Dass Legalisierungsaktivismus eine Auswirkungen auf die Anstellung haben kann, ist eine berechtigte Befürchtung wenn auch eine unbegründetete:
..Fragen nach der Mitgliedschaft in einer Gewerkschaft sind im Einstellungsverfahren nicht zulässig
Gleiches gilt für die Zugehörigkeit zu politischen Parteien oder Religionsgemeinschaften...
https://www.dgbrechtsschutz.de/fuer/arb ... gespraech/
Grundsätzlich gilt, den Arbeitsgeber geht es nichts an was man so in seiner Freizeit tut, solange man die Thematik nicht selber in den Betrieb trägt und dort breittritt (Störung des Betriebsfriedens/Arbeitsablaufes).
Man muss soetwas nicht beantworten bei Einstellungsgesprächen!
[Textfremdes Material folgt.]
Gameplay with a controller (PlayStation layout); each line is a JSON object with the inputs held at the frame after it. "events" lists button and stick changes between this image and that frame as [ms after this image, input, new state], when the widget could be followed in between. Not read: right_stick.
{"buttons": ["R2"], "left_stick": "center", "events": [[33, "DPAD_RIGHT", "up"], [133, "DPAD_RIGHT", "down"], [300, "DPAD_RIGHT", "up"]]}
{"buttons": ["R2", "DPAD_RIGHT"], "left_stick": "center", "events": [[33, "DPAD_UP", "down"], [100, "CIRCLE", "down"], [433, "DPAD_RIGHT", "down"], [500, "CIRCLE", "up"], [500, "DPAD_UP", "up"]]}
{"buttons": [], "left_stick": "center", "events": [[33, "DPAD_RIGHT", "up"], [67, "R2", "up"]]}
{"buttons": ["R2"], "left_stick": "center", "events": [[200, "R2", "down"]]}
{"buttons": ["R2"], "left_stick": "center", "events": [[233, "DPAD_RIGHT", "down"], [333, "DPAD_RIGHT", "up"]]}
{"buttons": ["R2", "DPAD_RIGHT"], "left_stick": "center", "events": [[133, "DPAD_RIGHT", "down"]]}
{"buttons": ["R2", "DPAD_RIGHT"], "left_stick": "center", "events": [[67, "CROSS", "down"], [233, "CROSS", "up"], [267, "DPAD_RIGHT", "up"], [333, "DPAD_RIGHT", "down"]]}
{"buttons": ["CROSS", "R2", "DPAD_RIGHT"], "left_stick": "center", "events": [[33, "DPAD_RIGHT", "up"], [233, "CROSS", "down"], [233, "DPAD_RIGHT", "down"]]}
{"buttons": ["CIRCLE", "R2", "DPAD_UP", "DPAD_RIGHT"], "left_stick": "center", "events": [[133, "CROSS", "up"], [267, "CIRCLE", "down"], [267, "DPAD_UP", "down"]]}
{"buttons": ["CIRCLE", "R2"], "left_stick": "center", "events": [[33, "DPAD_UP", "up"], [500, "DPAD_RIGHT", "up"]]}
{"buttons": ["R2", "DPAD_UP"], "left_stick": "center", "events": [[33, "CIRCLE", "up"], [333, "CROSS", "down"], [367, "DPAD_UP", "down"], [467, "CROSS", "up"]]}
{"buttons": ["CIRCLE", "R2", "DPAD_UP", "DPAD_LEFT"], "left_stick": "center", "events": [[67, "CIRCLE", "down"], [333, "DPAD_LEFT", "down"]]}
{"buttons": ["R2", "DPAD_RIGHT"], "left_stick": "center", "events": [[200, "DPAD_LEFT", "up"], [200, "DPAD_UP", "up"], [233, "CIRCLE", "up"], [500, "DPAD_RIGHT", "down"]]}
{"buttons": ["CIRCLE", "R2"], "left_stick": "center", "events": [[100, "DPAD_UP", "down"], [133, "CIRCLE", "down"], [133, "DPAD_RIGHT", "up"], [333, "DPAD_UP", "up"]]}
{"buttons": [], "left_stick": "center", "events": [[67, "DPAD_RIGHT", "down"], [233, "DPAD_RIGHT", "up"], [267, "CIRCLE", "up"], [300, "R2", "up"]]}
Falls man sonst keine Hobbys hat, kann man auch Lügen, da es sich um eine unzulässige Frage handelt.
Erfährt der Arbeitgeber nach der Einstellung davon, hat man auch nichts zu befürchten. Eventuelle Probleme kann man arbeitsrechtlich angehen, wobei die Gewerkschaften auch sehr gut helfen können.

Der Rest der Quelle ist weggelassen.